Cuando acabó de leer el informe, ya era de noche. El monótono rumor de las hélices se coló en su mente y lo llevó al país de la nostalgia. El rostro que veía cada mañana en el espejo ya no mostraba el cutis terso de veinticinco años antes. El tiempo, la vida aventurera y el rigor de los elementos se habían cobrado su precio.

Mientras miraba a través de la ventanilla con la vista perdida, su mente viajó allí donde había empezado todo, en un solitario trozo de playa en Kaena Point, en la isla Oahu del archipiélago de Hawai. Había estado tendido en la arena tomando el sol, entretenido en mirar el mar más allá de la rompiente, cuando había visto un cilindro amarillo que flotaba en el agua. Había nadado por las traicioneras corrientes para recogerlo y había regresado a la playa. En el interior había un mensaje del capitán de un submarino nuclear desaparecido. A partir de aquel momento, su vida había dado un vuelco. Había encontrado a la mujer que había sido el amor de su vida desde el instante en que la vio. Había llevado su visión guardada en la memoria, convencido de que estaba muerta, sin descubrir nunca que había sobrevivido, hasta el momento en que Dirk y Summer habían llamado a su puerta.

Su cuerpo había resistido bien el paso del tiempo; quizá los músculos ya no eran tan fuertes como antes, pero las articulaciones aún no presentaban las molestias y los dolores que aparecen con la edad. Continuaba teniendo el cabello negro y abundante, y sólo habían aparecido unas pocas canas en las sienes. Sus ojos, de un color verde opalino, continuaban brillando con intensidad. Los recuerdos de sus hazañas -algunas agradables, otras terribles- y unas cuantas cicatrices todavía no se habían borrado con el paso de los años.

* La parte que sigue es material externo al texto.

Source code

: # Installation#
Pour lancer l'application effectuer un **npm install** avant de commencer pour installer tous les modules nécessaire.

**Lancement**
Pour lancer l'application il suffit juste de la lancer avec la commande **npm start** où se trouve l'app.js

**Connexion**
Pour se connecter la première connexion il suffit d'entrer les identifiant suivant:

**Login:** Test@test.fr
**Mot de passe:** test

Revivió las muchas veces en que había dejado a la Parca con un palmo de narices. El terrible viaje por el río subterráneo en busca del oro de los incas, el combate en el Sahara frente a fuerzas muy superiores en un viejo fuerte de la Legión Extranjera francesa, la batalla en la Antártida contra la gigantesca moto de nieve y el reflotamiento del Titanic. El contento y la gratificación personal que acompañaban a dos décadas de triunfos le hacían creer que su vida había valido la pena.

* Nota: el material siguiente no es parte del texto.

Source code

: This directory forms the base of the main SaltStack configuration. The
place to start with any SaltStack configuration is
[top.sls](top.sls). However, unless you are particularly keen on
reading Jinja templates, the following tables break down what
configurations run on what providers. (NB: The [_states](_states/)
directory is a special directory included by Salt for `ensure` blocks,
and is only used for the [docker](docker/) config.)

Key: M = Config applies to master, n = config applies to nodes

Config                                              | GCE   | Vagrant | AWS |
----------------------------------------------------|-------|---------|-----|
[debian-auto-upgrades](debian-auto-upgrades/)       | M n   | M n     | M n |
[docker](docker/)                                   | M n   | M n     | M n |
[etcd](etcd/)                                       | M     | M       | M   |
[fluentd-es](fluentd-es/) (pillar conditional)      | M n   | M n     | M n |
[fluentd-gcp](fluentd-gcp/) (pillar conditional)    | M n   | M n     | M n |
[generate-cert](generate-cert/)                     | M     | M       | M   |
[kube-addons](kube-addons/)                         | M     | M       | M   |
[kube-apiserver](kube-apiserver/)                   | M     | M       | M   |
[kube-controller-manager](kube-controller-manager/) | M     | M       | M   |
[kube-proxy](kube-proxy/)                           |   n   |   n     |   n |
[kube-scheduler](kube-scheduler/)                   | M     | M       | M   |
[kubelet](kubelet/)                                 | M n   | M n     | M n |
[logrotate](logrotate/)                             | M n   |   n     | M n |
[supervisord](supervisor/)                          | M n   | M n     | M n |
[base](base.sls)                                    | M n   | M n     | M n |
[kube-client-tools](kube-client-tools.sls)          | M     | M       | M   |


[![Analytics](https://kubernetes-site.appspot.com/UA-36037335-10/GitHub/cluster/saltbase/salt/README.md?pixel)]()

Lo que ya no tenía era el viejo impulso, el ansia de desafiar lo desconocido. Ahora tenía una familia, y por ello responsabilidades. Los días de aventuras estaban llegando a su fin. Se volvió para mirar a Giordino, que era capaz de dormir con toda tranquilidad en las condiciones más adversas, como si estuviese en el colchón de plumas de su apartamento en Washington. Las hazañas que habían protagonizado juntos eran casi legendarias, y aunque en sus vidas personales no estaban muy unidos, en cuanto se enfrentaban a lo que parecía ser la más terrible adversidad se acoplaban como si fueran un solo ente, y cada uno aprovechaba las virtudes físicas y mentales del otro hasta que ganaban o perdían, esto último algo que no era frecuente.